Sir,

We report the spontaneous closure of a posterior capsule 1 week following Nd:YAG central posterior capsulotomy for capsular blockage syndrome, which developed following routine cataract surgery.

Case report

A 68-year-old nondiabetic, highly myopic man (with no other risk factors) underwent uncomplicated phacoemulsification cataract surgery. An MA50BM (Alcon Ft Worth TX) three-piece acrylic lens was implanted into the capsular bag. Postoperatively, capsular blockage syndrome type 2 was diagnosed:1 A small central Nd:Yag posterior capsulotomy was performed to allow the escape of fluid.

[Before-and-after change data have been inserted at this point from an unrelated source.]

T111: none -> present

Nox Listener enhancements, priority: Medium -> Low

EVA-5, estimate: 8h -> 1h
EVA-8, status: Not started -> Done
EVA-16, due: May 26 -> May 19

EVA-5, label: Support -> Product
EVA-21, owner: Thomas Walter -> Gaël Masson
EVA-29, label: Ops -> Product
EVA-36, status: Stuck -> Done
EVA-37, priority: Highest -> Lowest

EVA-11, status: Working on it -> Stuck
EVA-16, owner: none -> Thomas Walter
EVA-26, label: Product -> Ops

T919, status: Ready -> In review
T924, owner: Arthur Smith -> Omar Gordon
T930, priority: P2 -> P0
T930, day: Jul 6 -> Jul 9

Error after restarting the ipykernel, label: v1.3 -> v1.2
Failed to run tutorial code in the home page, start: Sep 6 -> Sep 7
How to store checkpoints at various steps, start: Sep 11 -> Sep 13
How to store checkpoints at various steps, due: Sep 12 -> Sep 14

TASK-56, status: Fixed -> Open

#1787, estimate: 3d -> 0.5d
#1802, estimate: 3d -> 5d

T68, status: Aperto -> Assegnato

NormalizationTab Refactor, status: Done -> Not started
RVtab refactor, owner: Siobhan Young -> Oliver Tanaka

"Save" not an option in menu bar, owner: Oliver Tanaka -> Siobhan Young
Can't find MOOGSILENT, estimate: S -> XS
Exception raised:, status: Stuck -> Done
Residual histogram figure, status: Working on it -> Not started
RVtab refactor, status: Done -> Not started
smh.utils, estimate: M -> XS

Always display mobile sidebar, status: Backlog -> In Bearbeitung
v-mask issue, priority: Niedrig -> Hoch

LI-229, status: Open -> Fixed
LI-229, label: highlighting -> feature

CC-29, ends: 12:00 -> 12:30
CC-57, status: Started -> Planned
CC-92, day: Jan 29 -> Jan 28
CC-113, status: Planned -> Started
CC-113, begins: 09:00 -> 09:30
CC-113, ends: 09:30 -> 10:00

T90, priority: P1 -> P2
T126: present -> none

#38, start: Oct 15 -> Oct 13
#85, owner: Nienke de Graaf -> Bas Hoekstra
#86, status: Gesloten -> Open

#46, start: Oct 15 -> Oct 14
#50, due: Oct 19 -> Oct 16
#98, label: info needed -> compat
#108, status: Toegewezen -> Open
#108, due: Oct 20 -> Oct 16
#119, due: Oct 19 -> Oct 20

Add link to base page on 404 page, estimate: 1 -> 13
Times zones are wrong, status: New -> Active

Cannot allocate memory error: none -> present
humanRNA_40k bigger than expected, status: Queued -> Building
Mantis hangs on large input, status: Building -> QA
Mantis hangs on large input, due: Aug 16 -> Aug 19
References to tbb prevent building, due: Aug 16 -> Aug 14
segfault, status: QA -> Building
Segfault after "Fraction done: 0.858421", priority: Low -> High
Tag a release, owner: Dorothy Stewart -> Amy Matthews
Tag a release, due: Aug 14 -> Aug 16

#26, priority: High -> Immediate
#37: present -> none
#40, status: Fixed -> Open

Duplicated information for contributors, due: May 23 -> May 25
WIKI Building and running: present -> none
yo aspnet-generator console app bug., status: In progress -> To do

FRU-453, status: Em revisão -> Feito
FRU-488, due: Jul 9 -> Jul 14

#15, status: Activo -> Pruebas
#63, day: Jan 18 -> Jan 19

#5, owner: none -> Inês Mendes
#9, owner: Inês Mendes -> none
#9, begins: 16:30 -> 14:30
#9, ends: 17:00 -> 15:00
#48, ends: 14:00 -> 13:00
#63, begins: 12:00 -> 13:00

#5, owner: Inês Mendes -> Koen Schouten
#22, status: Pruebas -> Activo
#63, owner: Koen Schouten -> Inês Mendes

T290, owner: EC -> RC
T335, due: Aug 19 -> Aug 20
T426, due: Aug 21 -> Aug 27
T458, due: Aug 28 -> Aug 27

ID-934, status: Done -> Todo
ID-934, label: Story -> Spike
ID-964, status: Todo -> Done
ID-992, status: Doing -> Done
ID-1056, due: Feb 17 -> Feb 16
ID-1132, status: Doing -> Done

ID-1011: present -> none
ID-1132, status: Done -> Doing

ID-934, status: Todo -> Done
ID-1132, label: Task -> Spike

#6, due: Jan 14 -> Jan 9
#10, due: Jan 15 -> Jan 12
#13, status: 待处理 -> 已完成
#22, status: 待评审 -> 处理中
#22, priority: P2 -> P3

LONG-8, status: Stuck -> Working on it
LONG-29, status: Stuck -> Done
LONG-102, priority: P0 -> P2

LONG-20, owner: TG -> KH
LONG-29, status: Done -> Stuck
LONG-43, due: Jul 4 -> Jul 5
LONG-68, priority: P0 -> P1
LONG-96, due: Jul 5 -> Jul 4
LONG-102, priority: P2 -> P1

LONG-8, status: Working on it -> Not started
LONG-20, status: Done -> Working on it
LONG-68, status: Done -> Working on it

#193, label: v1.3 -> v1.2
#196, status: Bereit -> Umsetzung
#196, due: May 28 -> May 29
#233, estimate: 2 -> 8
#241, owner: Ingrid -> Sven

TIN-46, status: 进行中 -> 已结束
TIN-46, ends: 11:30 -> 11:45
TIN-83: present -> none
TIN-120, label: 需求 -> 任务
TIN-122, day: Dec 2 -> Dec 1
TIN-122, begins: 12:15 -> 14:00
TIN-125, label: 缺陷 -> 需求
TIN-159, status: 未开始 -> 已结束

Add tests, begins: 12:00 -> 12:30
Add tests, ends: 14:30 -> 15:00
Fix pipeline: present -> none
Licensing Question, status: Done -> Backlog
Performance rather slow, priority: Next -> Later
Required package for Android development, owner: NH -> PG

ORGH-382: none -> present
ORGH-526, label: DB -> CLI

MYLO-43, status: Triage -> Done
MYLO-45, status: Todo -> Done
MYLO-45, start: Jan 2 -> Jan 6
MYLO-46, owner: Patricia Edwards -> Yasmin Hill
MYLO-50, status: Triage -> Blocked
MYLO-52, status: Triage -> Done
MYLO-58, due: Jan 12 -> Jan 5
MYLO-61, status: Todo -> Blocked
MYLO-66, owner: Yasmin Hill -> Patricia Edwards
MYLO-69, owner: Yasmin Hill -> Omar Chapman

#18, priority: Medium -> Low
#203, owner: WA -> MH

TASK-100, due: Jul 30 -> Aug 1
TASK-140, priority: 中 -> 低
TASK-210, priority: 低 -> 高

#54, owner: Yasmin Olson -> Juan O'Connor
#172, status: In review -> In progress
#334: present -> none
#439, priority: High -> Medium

After 1 week later, the posterior capsule opening was found to have closed with recurrence of capsular blockage syndrome. A larger Nd:YAG posterior capsulotomy was created, and the opening confirmed at 1 week. The outcome capsular bag had deflated and the anterior chamber deepened, with posterior movement of the optic, which had become adherent to the posterior capsule. This outcome has not been described as a part of conventional management of capsular blockage syndrome. The opening was patent at 3 months (Figure 1) and fibrosis noted around the opening, with migration of lens epithelial cells.

Figure 1
figure 1

Photograph of lens capsule at 3 months after the capsulotomy.

Discussion

Capsular blockage syndrome is well described, and occurs when viscoelastic is trapped between the lens and the posterior capsule. Intraoperative capsule blockage syndrome is type 1 and postoperative capsule blockage syndrome may be early (type 2, within 1 month) or late (type 3).1, 2

Masket first reported closure of a posterior capsulotomy with Elschnig pearls along its margin, thought to be due to excessive lens epithelial cell (LEC) proliferation.3 Kato et al4 reported string of pearls in 47.6% of patients within 1 year after Nd:YAG posterior capsulotomy, but found no increased rate in high myopes. Kurosaka et al5 report a 77% rate of Elschnig pearls at 2 years after Nd:YAG posterior capsulotomy, 20% requiring repeat laser. McPherson et al6 report a 0.7% incidence of re-opacification after Nd:YAG capsulotomy. All affected patients were younger than 50 years at the time of cataract surgery. De Groot et al7 showed that LECs can proliferate on the basal lamina of the anterior vitreous face and close a posterior capsulotomy. Chatterjee et al8 reported capsule re-opacification 8 months after Nd:YAG capsulotomy of a 48-year-old diabetic gentleman following routine phacoemulsification and posterior chamber intraocular single-piece polymethyl methacrylate lens implantation (requiring a repeat Nd:YAG capsulotomy). Oshika et al9 reported the closure of a capsulotomy in the presence of a glistenings with hydrophobic acrylic lens. Surgical capsulotomy closure has also been reported in eyes at risk (uveitic, young adults).10

We report spontaneous closure of a Nd:YAG posterior capsulotomy for capsular blockage syndrome 1 week post-surgery, requiring repeat capsulotomy. This may be due to phimosis, but more likely from LEC migration. Our case differs from routine posterior capsulotomy in timing and anatomy. Capsulotomy was performed early when LECs were still stimulated following surgery, and the capsule was not adherent to the optic. It is our experience of human lens capsule culture that LECs will rapidly migrate across the human capsule within 1 week.11 Potentially, LECs migrate onto exposed capsule or along the anterior hyaloid face, closing the capsulotomy opening. We recommend that, if a posterior capsulotomy is required in the early postoperative period, consideration be given to perform a larger initial capsulotomy.